Inspired by scholar Simon Guenzl, it occurred to me that regarding "state-claimed" so-called public property, people have been wronged not primarily as taxpayers but as potential homesteaders. (See Guenzl's "Public Property and the Libertarian Immigration Debate," Libertarian Papers, 2016 vol. 8, no. 1, and listen to his conversation with Bob Murphy's Human Action Podcast.)

Guenzl properly distinguishes between state-claimed land and state-seized land, such as that acquired through eminent domain. In the latter case, government personnel took land from identifiable owners, but state-claimed land never had owners. The state foreclosed homesteading.
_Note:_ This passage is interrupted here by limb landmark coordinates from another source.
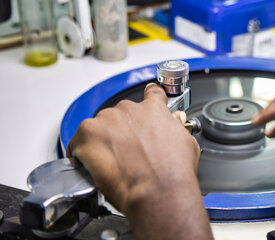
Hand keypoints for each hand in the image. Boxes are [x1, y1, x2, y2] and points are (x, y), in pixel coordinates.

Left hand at [67, 83, 211, 239]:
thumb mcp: (186, 142)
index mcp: (154, 109)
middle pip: (121, 115)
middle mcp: (130, 109)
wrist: (158, 190)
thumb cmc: (173, 172)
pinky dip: (81, 152)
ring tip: (110, 163)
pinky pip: (79, 140)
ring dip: (102, 141)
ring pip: (99, 127)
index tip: (144, 111)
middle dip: (122, 131)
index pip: (151, 94)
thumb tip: (175, 122)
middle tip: (127, 152)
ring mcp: (107, 120)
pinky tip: (92, 167)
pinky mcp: (88, 134)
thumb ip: (176, 126)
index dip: (148, 102)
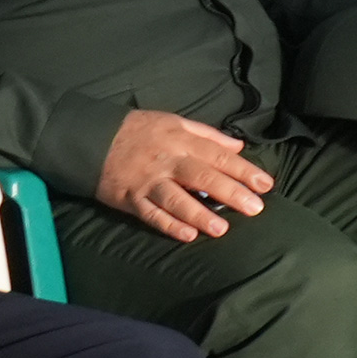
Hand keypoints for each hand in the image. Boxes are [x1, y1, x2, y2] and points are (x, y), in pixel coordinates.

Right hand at [96, 110, 272, 243]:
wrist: (91, 139)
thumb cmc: (139, 130)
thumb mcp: (175, 122)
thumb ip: (208, 135)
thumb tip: (238, 145)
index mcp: (181, 141)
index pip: (219, 156)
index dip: (243, 170)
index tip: (265, 184)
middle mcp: (167, 161)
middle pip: (202, 177)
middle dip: (231, 193)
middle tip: (255, 208)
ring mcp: (148, 181)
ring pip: (176, 199)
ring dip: (199, 215)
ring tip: (222, 228)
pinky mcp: (130, 199)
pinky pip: (151, 214)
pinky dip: (169, 225)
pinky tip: (187, 235)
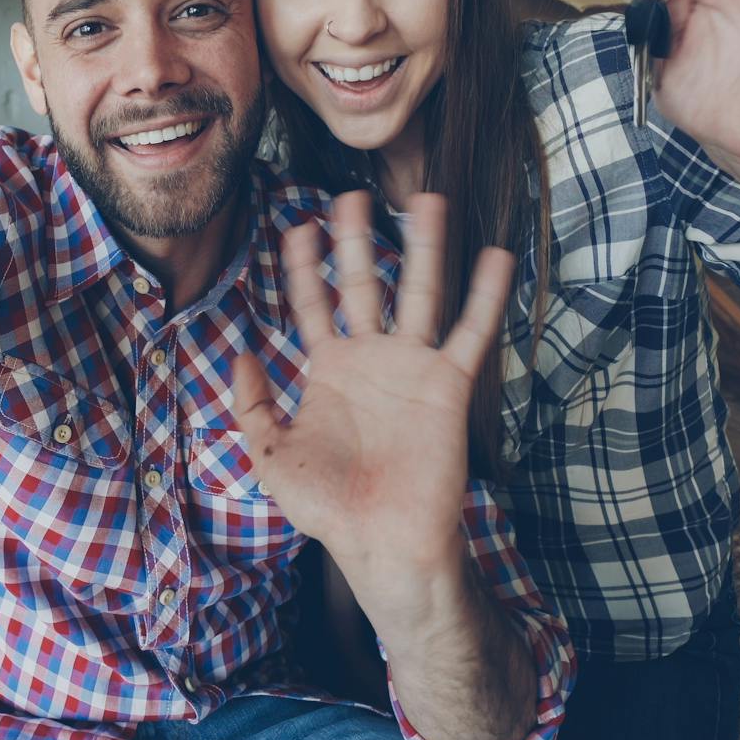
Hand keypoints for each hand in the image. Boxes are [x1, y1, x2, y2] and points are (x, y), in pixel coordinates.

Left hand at [232, 191, 514, 608]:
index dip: (304, 266)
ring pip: (418, 293)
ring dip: (425, 247)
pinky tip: (496, 255)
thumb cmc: (327, 508)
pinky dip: (486, 294)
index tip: (299, 226)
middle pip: (363, 284)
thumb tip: (242, 353)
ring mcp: (412, 367)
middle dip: (357, 240)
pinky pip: (471, 331)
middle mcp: (372, 358)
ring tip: (428, 201)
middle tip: (353, 196)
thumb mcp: (270, 456)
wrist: (383, 544)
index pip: (312, 303)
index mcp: (328, 370)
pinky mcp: (449, 384)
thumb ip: (251, 406)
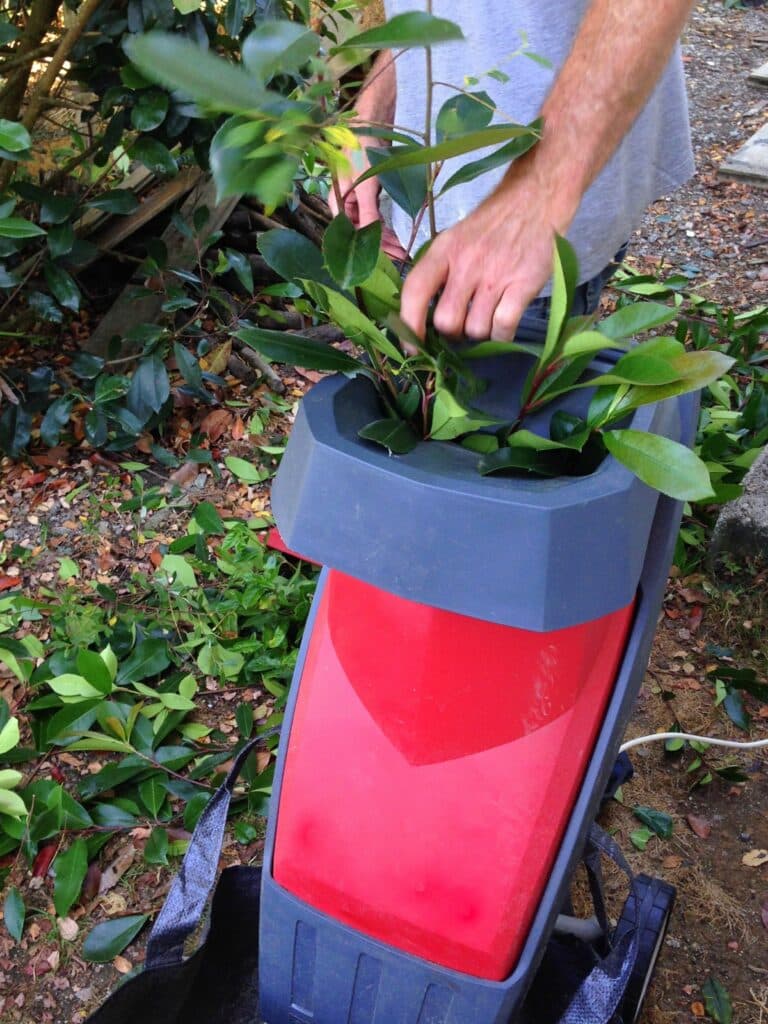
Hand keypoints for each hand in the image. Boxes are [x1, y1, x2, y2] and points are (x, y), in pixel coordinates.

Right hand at [329, 136, 407, 261]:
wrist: (371, 119)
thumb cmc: (361, 148)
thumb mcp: (365, 184)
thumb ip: (367, 211)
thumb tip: (371, 237)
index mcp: (337, 201)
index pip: (350, 233)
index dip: (367, 247)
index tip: (387, 258)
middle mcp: (346, 201)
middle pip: (361, 230)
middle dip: (379, 243)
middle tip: (400, 255)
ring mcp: (359, 195)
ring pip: (371, 222)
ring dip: (385, 234)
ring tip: (401, 247)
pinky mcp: (371, 188)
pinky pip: (378, 211)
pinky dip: (387, 221)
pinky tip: (397, 231)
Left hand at [399, 158, 577, 341]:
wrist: (536, 199)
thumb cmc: (492, 225)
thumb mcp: (455, 239)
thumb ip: (438, 273)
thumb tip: (422, 316)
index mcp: (444, 251)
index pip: (415, 291)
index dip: (408, 325)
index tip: (412, 347)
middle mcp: (466, 264)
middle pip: (447, 321)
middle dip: (453, 333)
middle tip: (463, 324)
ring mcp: (496, 275)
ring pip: (476, 330)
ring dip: (479, 334)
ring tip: (486, 317)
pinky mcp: (523, 285)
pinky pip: (503, 327)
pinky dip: (502, 335)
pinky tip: (503, 324)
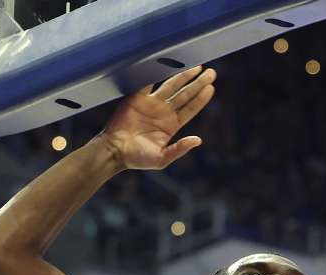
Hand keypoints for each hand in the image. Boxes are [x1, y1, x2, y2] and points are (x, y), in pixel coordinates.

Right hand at [100, 66, 216, 170]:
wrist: (114, 151)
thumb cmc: (137, 158)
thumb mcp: (161, 159)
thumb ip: (179, 149)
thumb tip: (198, 140)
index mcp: (172, 125)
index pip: (191, 108)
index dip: (201, 98)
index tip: (211, 88)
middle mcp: (164, 112)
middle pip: (185, 94)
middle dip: (198, 83)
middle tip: (211, 73)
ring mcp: (151, 103)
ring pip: (171, 86)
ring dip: (183, 76)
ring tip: (196, 66)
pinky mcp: (137, 98)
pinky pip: (149, 83)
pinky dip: (156, 73)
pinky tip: (168, 64)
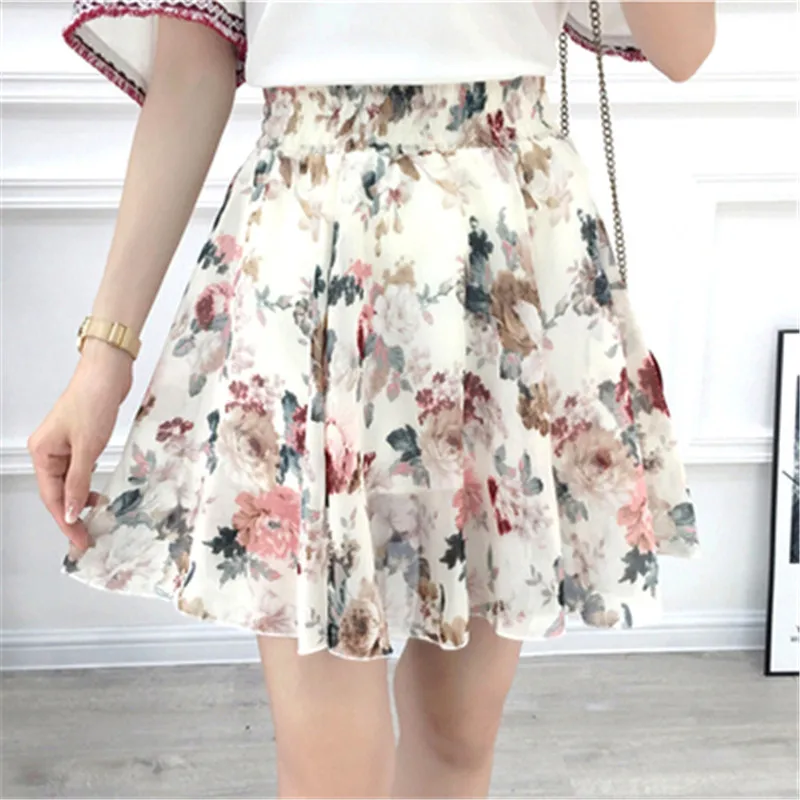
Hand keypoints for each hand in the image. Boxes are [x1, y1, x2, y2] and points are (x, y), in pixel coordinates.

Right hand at [28, 339, 133, 550]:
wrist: (109, 372)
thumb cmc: (93, 401)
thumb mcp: (87, 447)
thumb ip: (78, 482)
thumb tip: (69, 512)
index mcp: (42, 452)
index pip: (51, 497)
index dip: (65, 522)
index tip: (79, 541)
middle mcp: (49, 449)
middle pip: (57, 492)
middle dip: (72, 514)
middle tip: (88, 536)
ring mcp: (65, 444)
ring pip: (69, 481)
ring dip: (81, 499)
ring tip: (96, 516)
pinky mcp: (81, 438)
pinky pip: (81, 469)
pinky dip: (88, 482)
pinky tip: (98, 491)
Among the people prevented from homesteading are would-be immigrants, people from other parts of the world. In times past, many came to America to stake out parcels on the frontier to make better lives for themselves and their families. They demarcated, cleared, plowed, planted, and harvested it. They built homes with it. They "mixed their labor" with it, Lockean-style, and made it their own.

By foreclosing homesteading to this day of a vast portion of America, the government harms their modern-day counterparts as much as it harms those politically defined as citizens. Libertarians (and others) who would treat citizens from foreigners differently in this matter are obliged to justify that seemingly arbitrary distinction. So far they have failed to do so.

1 comment:

Anonymous said...

Even when the state purchases land it does so with funds confiscated from its citizens. Which makes it illegitimate.